District Judge Amy Berman Jackson in the US District Court for the District of Columbia has taken several important steps in preparation for the upcoming hearing. One of these actions concerns pending motions related to the SEC’s legal action against Binance. Among these motions, Circle’s amicus brief is noteworthy. This decision adds a new layer of complexity to the closely-watched SEC vs Binance case.
Circle has been approved as amicus curiae in the #SEC vs. @binance lawsuit. Before the key hearing today, the judge greenlit Circle's amicus curiae brief. @circle had filed a motion on Sept 29, asserting assets pegged to the US dollar, like USDC, aren't securities.
An amicus… pic.twitter.com/ObeyfCDzY3
— Andres ₿ Meneses (@andreswifitv) October 12, 2023
Circle’s amicus brief, submitted on September 29, presents a fundamental argument: stable assets like USDC, which are tied to the US dollar, should not be classified as securities.
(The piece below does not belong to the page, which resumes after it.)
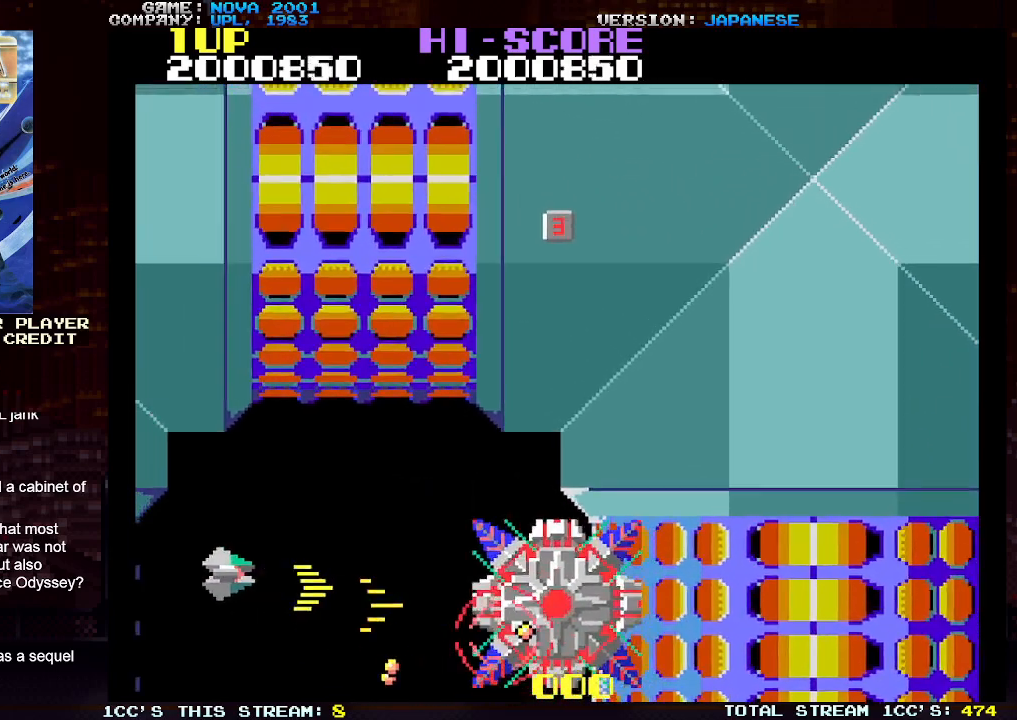
{"buttons": ["TRIANGLE"], "left_stick": "up", "events": [[50, "SQUARE", "up"], [133, "SQUARE", "down"], [183, "SQUARE", "up"], [233, "SQUARE", "down"], [250, "left_stick", "up"], [317, "SQUARE", "up"], [317, "left_stick", "center"], [383, "SQUARE", "down"], [450, "SQUARE", "up"], [483, "left_stick", "up"]]}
Circle contends that individuals who buy stablecoins do not do so with the expectation of making a profit; instead, these coins are primarily used as a means of exchange. According to Circle, stablecoins lack the characteristics that would categorize them as “investment contracts.”
Binance’s Response to Circle’s Amicus Brief
Judge Jackson’s acceptance of Circle as an amicus curiae allows the company to offer its viewpoint on the case without favoring Binance or its CEO, Changpeng Zhao, in their efforts to dismiss the lawsuit. Yet, Circle will need explicit court permission to participate in oral arguments.
Judge’s Important Decisions
Moreover, Judge Jackson approved the pro hac vice status for multiple attorneys, permitting them to engage in the case despite not being licensed to practice law within the jurisdiction. These attorneys, however, must complete electronic filing training and comply with associated prerequisites.
What’s Coming Next?
In related news, crypto research firm Paradigm filed an amicus brief in the same lawsuit, opposing the SEC’s stance. Paradigm accused the commission of governmental overreach and attempted to rewrite the law by leveraging “disturbing allegations” against Binance and its co-defendants.
Previously, Binance had taken action against the SEC by filing a joint motion to dismiss the lawsuit, including Bam Management Holdings Inc., affiliated with Binance.
Binance’s alleged involvement in the collapse of FTX is also stirring the wheels in the opposite direction for Binance. Only time will tell if Binance overcomes or falls into the SEC trap.
Important: Please note that this article is only meant to provide information and should not be taken as legal, tax, investment, financial, or any other type of advice.